[Stored records]
++++++++++

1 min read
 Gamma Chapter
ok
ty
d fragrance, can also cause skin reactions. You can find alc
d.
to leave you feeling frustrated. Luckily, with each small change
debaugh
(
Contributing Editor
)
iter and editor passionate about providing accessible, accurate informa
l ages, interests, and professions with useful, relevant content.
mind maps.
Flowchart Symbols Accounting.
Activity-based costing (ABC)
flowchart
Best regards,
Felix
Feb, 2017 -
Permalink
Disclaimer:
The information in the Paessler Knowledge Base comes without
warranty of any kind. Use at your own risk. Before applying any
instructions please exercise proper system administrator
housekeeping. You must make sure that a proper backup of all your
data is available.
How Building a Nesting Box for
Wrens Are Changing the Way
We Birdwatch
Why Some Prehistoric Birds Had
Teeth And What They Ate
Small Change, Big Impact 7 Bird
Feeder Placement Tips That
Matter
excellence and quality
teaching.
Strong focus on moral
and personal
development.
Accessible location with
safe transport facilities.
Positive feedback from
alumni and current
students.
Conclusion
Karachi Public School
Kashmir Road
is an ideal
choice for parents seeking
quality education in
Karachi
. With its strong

++++++++++

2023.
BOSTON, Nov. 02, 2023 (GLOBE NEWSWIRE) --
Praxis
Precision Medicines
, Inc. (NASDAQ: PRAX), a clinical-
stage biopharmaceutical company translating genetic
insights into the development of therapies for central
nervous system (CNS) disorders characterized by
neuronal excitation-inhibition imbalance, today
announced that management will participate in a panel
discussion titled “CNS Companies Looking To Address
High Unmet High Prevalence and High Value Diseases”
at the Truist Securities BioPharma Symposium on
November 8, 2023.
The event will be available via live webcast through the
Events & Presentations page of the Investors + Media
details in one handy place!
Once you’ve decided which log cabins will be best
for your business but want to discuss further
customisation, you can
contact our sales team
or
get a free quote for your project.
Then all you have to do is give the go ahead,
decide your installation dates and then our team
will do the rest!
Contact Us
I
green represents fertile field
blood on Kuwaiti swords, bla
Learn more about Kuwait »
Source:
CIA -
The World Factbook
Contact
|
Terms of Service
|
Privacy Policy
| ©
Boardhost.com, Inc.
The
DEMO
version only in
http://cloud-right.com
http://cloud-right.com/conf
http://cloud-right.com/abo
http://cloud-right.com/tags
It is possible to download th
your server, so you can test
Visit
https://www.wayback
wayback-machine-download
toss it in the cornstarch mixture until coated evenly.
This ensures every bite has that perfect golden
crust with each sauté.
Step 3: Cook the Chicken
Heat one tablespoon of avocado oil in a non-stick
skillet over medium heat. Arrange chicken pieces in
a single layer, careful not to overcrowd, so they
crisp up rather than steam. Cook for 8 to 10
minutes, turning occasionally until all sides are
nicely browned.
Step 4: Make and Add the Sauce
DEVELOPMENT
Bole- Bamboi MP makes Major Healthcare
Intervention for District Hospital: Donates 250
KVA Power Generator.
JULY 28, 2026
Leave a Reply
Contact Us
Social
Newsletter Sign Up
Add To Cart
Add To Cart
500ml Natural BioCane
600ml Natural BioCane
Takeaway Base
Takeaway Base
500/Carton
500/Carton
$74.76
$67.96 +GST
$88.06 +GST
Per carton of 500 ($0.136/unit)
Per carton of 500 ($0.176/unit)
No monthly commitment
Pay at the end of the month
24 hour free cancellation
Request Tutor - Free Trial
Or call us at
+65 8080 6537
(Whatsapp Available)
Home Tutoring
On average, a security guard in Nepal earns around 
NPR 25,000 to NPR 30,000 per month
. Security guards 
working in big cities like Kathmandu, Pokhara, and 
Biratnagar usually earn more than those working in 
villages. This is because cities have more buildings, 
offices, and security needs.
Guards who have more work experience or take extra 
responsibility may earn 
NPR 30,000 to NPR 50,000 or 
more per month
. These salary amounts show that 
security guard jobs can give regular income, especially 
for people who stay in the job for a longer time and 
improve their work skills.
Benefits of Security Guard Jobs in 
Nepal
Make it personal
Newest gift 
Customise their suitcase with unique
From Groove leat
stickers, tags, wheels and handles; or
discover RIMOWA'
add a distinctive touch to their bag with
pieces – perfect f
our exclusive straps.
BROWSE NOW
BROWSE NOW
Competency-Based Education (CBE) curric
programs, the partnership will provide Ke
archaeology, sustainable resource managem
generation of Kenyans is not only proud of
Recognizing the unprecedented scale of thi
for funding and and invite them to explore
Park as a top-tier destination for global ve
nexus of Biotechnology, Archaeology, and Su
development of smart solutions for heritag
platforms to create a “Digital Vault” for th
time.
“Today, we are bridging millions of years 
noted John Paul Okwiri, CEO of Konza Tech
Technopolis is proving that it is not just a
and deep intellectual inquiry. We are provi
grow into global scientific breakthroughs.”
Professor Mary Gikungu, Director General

++++++++++

[TASK BRIEF]
Which lines of the data contain the string "Cook"? Copy each of them.

[RESULT]
Step 3: Cook the Chicken
crisp up rather than steam. Cook for 8 to 10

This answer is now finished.